History of Poudre High School

History of the Building | The River Wall | Our Mascot: The Impala | Fight Song  | Senior Class Gifts | The Mural 

History of the Building

Following the district's re-organization in 1960, the Board of Education hired Dr. O.L. Troxel as a consultant to study population trends and facilities and make a recommendation to the Board of Education.

As a result of this study, he recommended to the Board the Construction of a new high school. Reasons stated in the proposal were the need to reduce the serious overcrowding at Fort Collins High School, and extend the educational opportunities available to high school students in the district.

These recommendations were examined by both the Citizen's Committee for the Public Schools and the Board of Education. The Board proposed a bond issue to include funds for building the new high school which was passed on December 12, 1961.

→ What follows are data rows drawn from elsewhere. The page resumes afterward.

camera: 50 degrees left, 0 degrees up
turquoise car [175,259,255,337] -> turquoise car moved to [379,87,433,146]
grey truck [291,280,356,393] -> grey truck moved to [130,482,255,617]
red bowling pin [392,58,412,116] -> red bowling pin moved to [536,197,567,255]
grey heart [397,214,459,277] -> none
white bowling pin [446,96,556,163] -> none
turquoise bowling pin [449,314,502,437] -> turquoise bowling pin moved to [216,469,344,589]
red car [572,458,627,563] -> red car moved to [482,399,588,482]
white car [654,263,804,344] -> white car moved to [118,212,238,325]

Mr. Alfred Watts Grant of Denver was selected as the architect. One year after the bond passed educational specifications for the new school were planned and the general contract was awarded to the Weaver Construction Co. of Denver. Wray Plumbing and Heating Co. of Fort Collins was awarded the mechanical contract at that time.

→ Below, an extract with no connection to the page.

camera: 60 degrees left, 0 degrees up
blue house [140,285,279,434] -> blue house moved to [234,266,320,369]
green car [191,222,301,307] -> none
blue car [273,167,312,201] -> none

The cornerstone of PHS was laid June 1, 1963 by the Grand Lodge Colorado, A.F. and A.M. The original building was 142,000 square feet, had 43 teaching stations and housed 1150 students from Fort Collins, Waverly, Wellington and LaPorte. Over the years the building increased in size to 170,000 square feet after several additions. 1965 saw the first class graduate from PHS.

In 1993, a bond was submitted again to the citizens of Fort Collins, with provisions for the remodeling of Rocky Mountain High School and Poudre High School, and the building of a new Fort Collins High. The citizens passed this bond and construction on Poudre began in 1994.

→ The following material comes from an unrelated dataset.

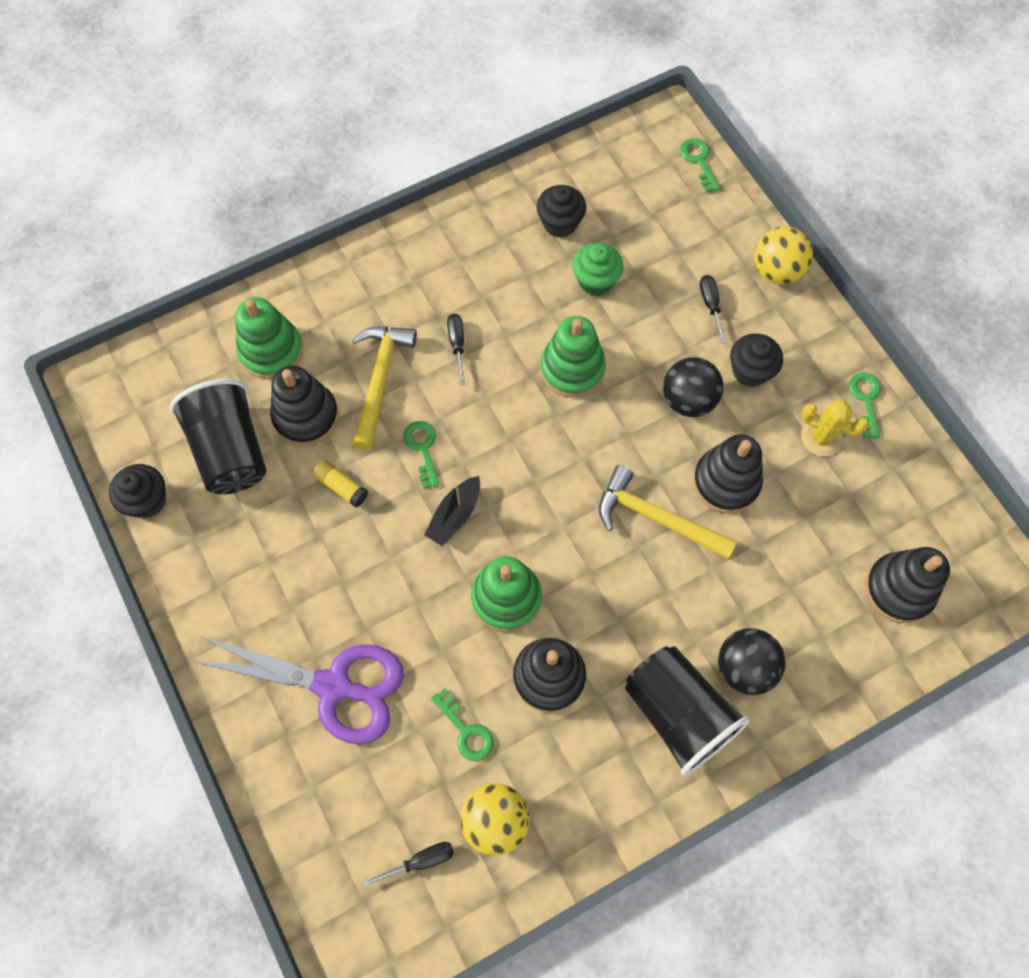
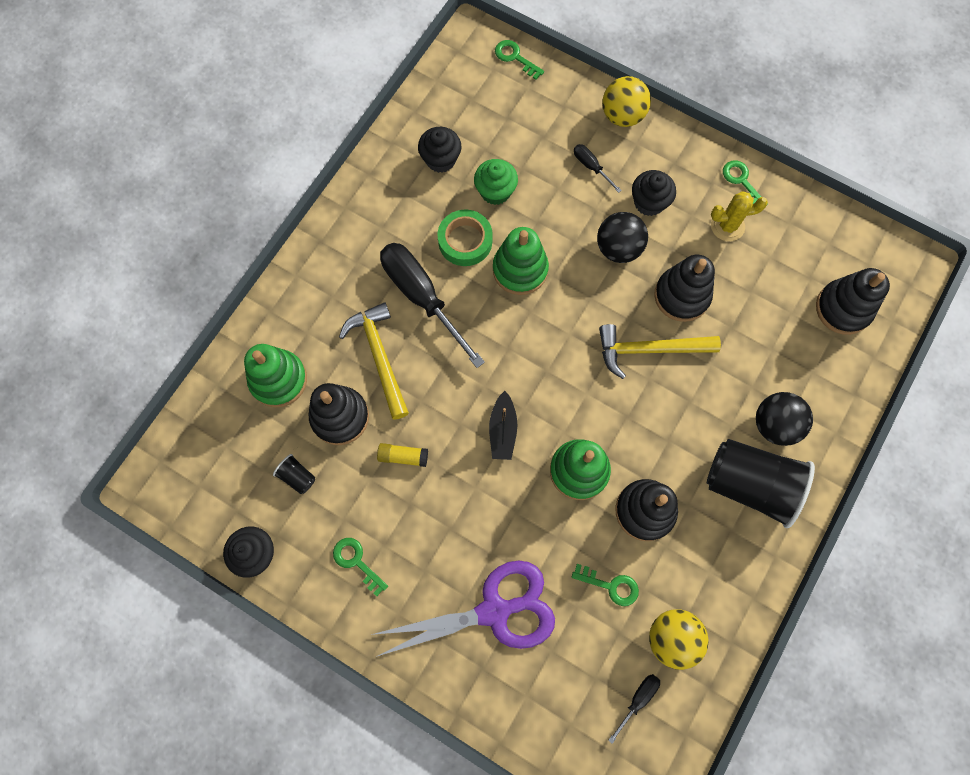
camera: 30 degrees left, 5 degrees up
black cup [170,379,266,495] -> black cup [273,454,315,494], size x0.41
green key [403,421,440,489] -> green key moved to [333,538,388,596]
black screwdriver [447,314,465,385] -> black screwdriver [380,243,485,368], size x2.26
none -> green tape [438,210,493,266]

The new Poudre High School was completed in 1995 at a total cost of $14.1 million by Baldwin Construction. The Architects were Robb, Brenner & Brelig of Fort Collins. The finished building consists of 275,000 square feet with 6 new additions and 157,000 square feet of space (or 90%) remodeled. Student capacity is 1,800 with a current enrollment of approximately 1,900 students.

Additions to the new building include: ten large science rooms, a state of the art Media Center, 14,000 sq. ft. gymnasium seating 2,000, enlarged Student Commons area, 31 classrooms, 4 networked computer labs, a Mind Center, 6 Pathway resource rooms, Administration/Counseling offices, a 100 seat mini-auditorium Events Center, 500 more parking spaces, 7 acres of intramural athletic fields, expanded training room facilities and equipment, the latest computer technology resources throughout the building, enlarged journalism and darkroom facilities, an outdoor courtyard, expanded Music and Visual Arts departments, additional varsity locker rooms, an enhanced TV productions studio, an International Baccalaureate Center and a unique bronze "River Wall" sculpture. The Dedication Ceremony was February 8, 1996.

(back to top)


The River Wall

" Eventually, all things merge into one, and a river runs through it."           - Norman Maclean

To celebrate Poudre High School's 30th anniversary and to commemorate our new building four alumni artists created the River Wall sculture:

Bruce Gueswel, class of 1980, professional artist, sculptor

Barbara (Lillyblade) Breen, class of 1969, prodessional art educator and painter

Christine (Lillyblade) Martell, class of 1967, professional artist and printmaker

Jerry Hubka, class of 1966, professional art educator, potter and painter

The 22 bronze plaques are the artists' symbolic representation of the Poudre River and the turbulent, complex temperament of the waters. The River Wall was created by four alumni artists for the expansion and remodel of Poudre High School in 1994-1995. It commemorates the "new building" and celebrates the 30th anniversary of Poudre High School.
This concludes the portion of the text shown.